Assigned task
Work out how many lines in the data that follows contain "type". Write nothing but the number.

Supplied entries
--------------------------------------------------

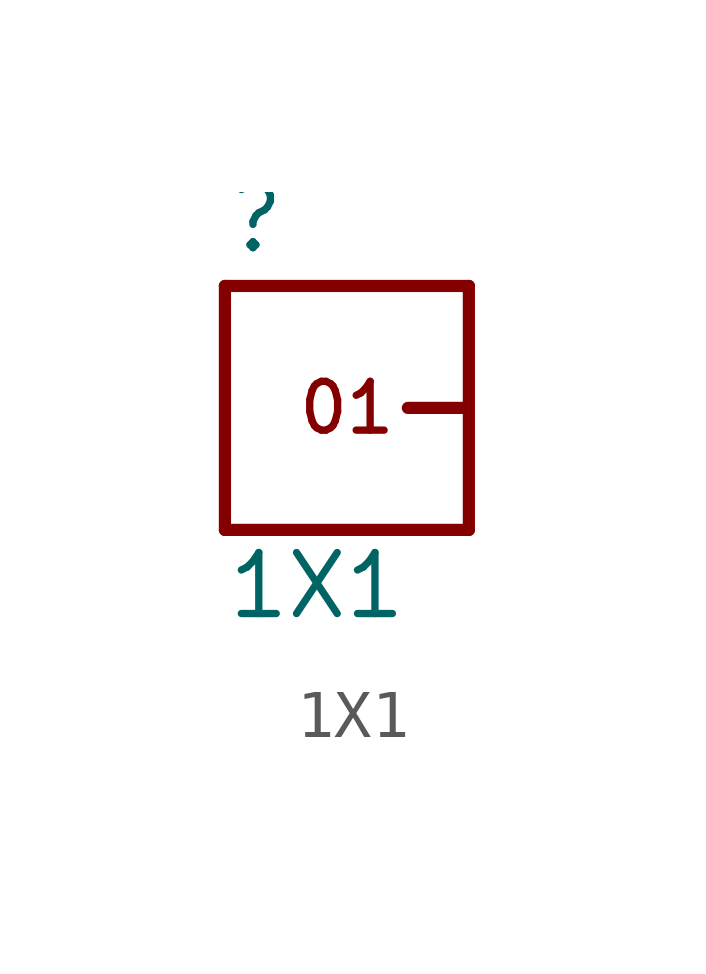
<source format=kicad_sym>
(kicad_symbol_lib
  (version 20211014)
  (generator kicad_symbol_editor)
  (symbol "1X1"
    (property "Reference" ""
      (at -2.54 3.175 0)
      (effects (font (size 1.27 1.27)) (justify left bottom)))
    (property "Value" "1X1"
      (at -2.54 -4.445 0)
      (effects (font (size 1.27 1.27)) (justify left bottom)))
    (property "ki_locked" ""
      (at 0 0 0)
      (effects (font (size 1.27 1.27))))
    (symbol "1X1_1_0"
      (polyline (pts (xy -2.54 -2.54) (xy 2.54 -2.54)) (stroke (width 0.254) (type default) (color 0 0 0 0)) (fill (type none)))
      (polyline (pts (xy -2.54 2.54) (xy -2.54 -2.54)) (stroke (width 0.254) (type default) (color 0 0 0 0)) (fill (type none)))
      (polyline (pts (xy -2.54 2.54) (xy 2.54 2.54)) (stroke (width 0.254) (type default) (color 0 0 0 0)) (fill (type none)))
      (polyline (pts (xy 1.27 0) (xy 2.54 0)) (stroke (width 0.254) (type default) (color 0 0 0 0)) (fill (type none)))
      (polyline (pts (xy 2.54 -2.54) (xy 2.54 0)) (stroke (width 0.254) (type default) (color 0 0 0 0)) (fill (type none)))
      (polyline (pts (xy 2.54 0) (xy 2.54 2.54)) (stroke (width 0.254) (type default) (color 0 0 0 0)) (fill (type none)))
      (text "01" (at 0 0 0) (effects (font (size 1.016 1.016))))
      (pin bidirectional line (at 2.54 0 180) (length 0) (name "1" (effects (font (size 0 0)))) (number "1" (effects (font (size 0 0))))))))
</source>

--------------------------------------------------

Answer to the exercise
6